Quantum devices are being developed to perform computation in an inherently non-classical way. These devices are fundamentally different from conventional computers and have unique properties due to effects such as superposition and entanglement. At the same time, quantum devices are prone to noise, posing limitations on the depth of calculations and scaling. It remains an important challenge for quantum computing to offer advantage in solving of currently intractable industrial problems.
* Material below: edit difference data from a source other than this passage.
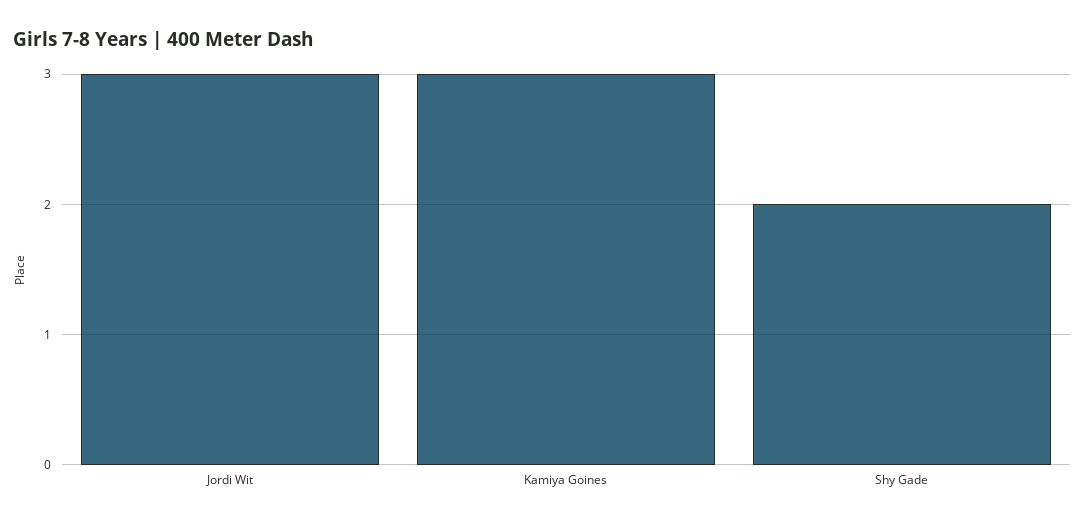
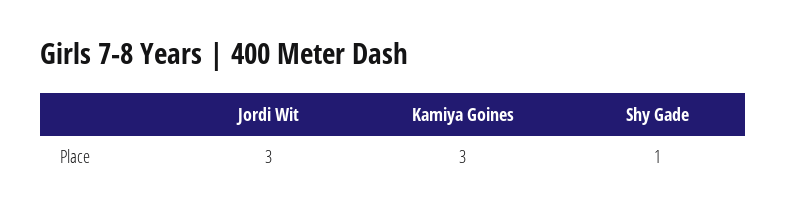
  {
    "Jordi Wit": 3,
    "Kamiya Goines": 3,
-   "Shy Gade": 2
+   "Shy Gade": 1
  }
One rising area of quantum algorithms is quantum machine learning. Building off classical machine learning, quantum machine learning concerns the training of quantum models to learn and recognise relationships in data. Another class is variational quantum algorithms which utilise an optimisation loop to train a trial solution involving quantum evaluations to solve a given problem. These classes of algorithm have possibility of advantage for problems with large amounts of data or large search spaces due to the wide range of functions expressible and data encodable because of the exponential working space.
A possible area of application is differential equations. Differential equations govern many areas of industrial and research interest, from aerodynamics to finance to chemistry, yet many instances remain difficult to solve classically. Throughout my research I have considered solving differential equations with quantum machine learning and variational approaches.
In my thesis I describe four algorithms that I have developed for solving differential equations, each with different strengths and weaknesses, quantum resource requirements and areas of applications. Particular techniques utilised are quantum models representing functions, the parameter shift rule, kernel methods and quantile mechanics. Additionally, I (in collaboration) develop a technique to transform between computational and Chebyshev space. This technique is utilised for developing the algorithm for efficient encoding of physics-informed constraints into quantum models. I conclude this thesis with an outlook into the nascent area of quantum scientific machine learning.